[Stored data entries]
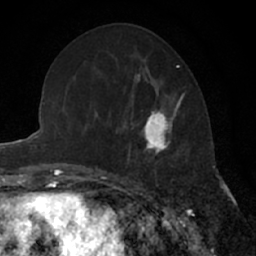
Breast MRI (dynamic contrast-enhanced), one axial slice. Slice 25 of 66 in the series (ordered by position). Cropped to one breast. Dynamic contrast-enhanced series, time point 2 of 7 at this slice position (early post-contrast). 1.5 T. TE 3 ms, TR 6.3 ms. 2.4 mm slice thickness. 256 × 256 image matrix, field of view 145 × 145 mm. Female patient.
Outlined on this slice (semi-automatic segmentation, software-assisted and operator-edited):
- enhancing-tissue mask used for the functional tumour volume (all voxels passing the contrast-enhancement thresholds inside the analysis volume; usually the tumour): bounding box (x1, y1, x2, y2) in pixels: (126, 91, 187, 175)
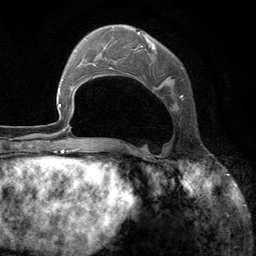
Breast MRI (dynamic contrast-enhanced), one axial slice; cropped to one breast; dynamic contrast-enhanced series, time point 2 of 6 at this slice position (early post-contrast); 3 T; TE 2.8 ms, TR 7.3 ms; 1.2 mm slice thickness; 256 × 256 image matrix. Female patient.
Annotated regions visible in this slice (semi-automatic segmentation, software-assisted and operator-edited):
- enhancing-tissue mask used for the functional tumour volume (all voxels passing the contrast-enhancement thresholds inside the analysis volume; usually the tumour): bounding box [x1, y1, x2, y2] px = [95, 27, 184, 110]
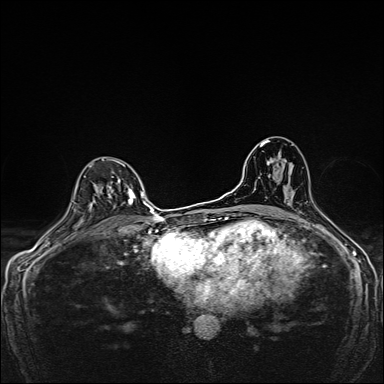
Breast MRI, one axial slice. Position 98 of 160 along the scan axis. Dynamic contrast-enhanced series, time point 2 of 7 at this slice position (early post-contrast). 1.5 T. TE 2.4 ms, TR 5.2 ms. 1 mm slice thickness. 384 × 384 image matrix, field of view 280 × 280 mm. Female patient.
Outlined on this slice (semi-automatic segmentation, software-assisted and operator-edited):
- enhancing-tissue mask used for the functional tumour volume (all voxels passing the contrast-enhancement thresholds inside the analysis volume; usually the tumour): bounding box [x1, y1, x2, y2] px = [90, 160, 136, 211]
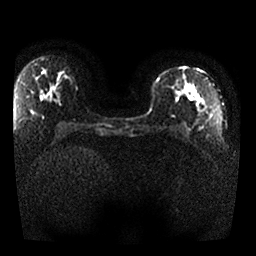
Breast MRI, one axial slice. Position 16 of 25 along the scan axis. Diffusion-weighted series; image 2 of 4 stored at this slice position (different b-values; order by instance number). 1.5 T. 4 mm slice thickness. 256 × 256 image matrix. Female patient.
Structures marked on this image (outlined manually by an expert reader):
- tumour on diffusion-weighted imaging: bounding box (x1, y1, x2, y2) in pixels: (174, 88, 194, 102)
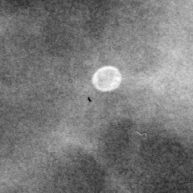
Crop from a digitized film mammogram around one marked abnormality, left breast, CC view, BI-RADS breast density category 3 (scale 1–4).
- Finding: calcifications, morphology lucent center; BI-RADS assessment category 2; benign; no additional work-up was recommended (benign without callback).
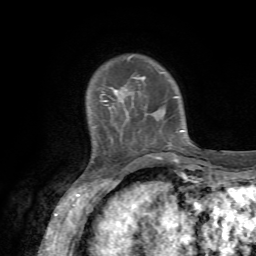
Breast MRI, one axial slice; slice 13 of 72 in the series (ordered by position); cropped to one breast; dynamic contrast-enhanced series, time point 2 of 7 at this slice position (early post-contrast); 1.5 T; TE 4.2 ms, TR 8.7 ms; 2.2 mm slice thickness; 256 × 256 image matrix, field of view 180 × 180 mm. Female patient.
Annotated regions visible in this slice (semi-automatically segmented with operator editing):
- enhancing-tissue mask used for the functional tumour volume (all voxels passing the contrast-enhancement thresholds inside the analysis volume; usually the tumour): bounding box <100,54,183,155> (left, top, right, bottom; pixels)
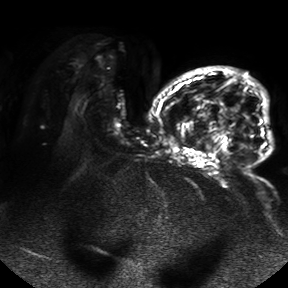
Breast MRI, one axial slice. Position 25 of 50 along the scan axis. Diffusion-weighted series; image 2 of 4 stored at this slice position (different b-values; order by instance number). 1.5 T. 4 mm slice thickness. 288 × 288 image matrix, field of view 390 × 390 mm. Female patient.
Annotated regions visible in this slice (manually delineated by an expert):
- tumour on diffusion-weighted imaging: bounding box [x1, y1, x2, y2] px = [232, 104, 246, 132]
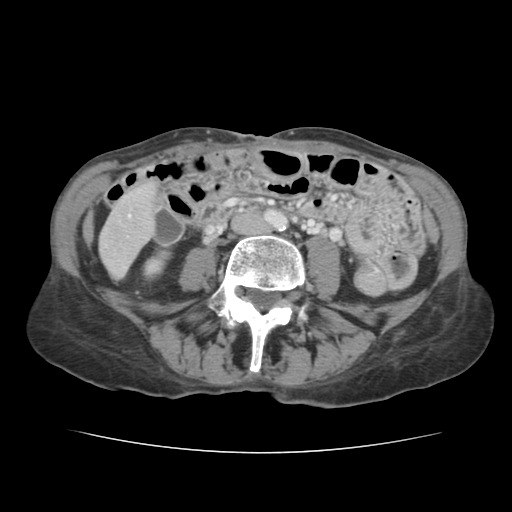
Contrast-enhanced abdominal CT, one axial slice; slice 21 of 136 in the series (ordered by position); 120 kVp; intravenous contrast given; soft-tissue window (W 400 / L 40 HU); 2.5 mm slice thickness; 512 × 512 image matrix, field of view 319 × 319 mm. Case-level facts recorded for this patient, not image findings: patient: male, age 67 years at operation; diagnosis: colorectal cancer liver metastases, imaged before liver resection; multiple liver metastases: yes; largest metastasis: 3 cm; chemotherapy before resection: yes.
Outlined on this slice (manually delineated by an expert):
- liver: box from (x=101, y=187) to (x=155, y=277) px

[Required work] Begin at the line in the entries above that has "91, 187, 175)", stop after the line that has "in this slice (semi-automatic segmentation, software-assisted", and output exactly those lines without pictures.

[Output for this task]
- enhancing-tissue mask used for the functional tumour volume (all voxels passing the contrast-enhancement thresholds inside the analysis volume; usually the tumour): bounding box (x1, y1, x2, y2) in pixels: (126, 91, 187, 175)
Breast MRI (dynamic contrast-enhanced), one axial slice; cropped to one breast; dynamic contrast-enhanced series, time point 2 of 6 at this slice position (early post-contrast); 3 T; TE 2.8 ms, TR 7.3 ms; 1.2 mm slice thickness; 256 × 256 image matrix. Female patient.
Annotated regions visible in this slice (semi-automatic segmentation, software-assisted and operator-edited):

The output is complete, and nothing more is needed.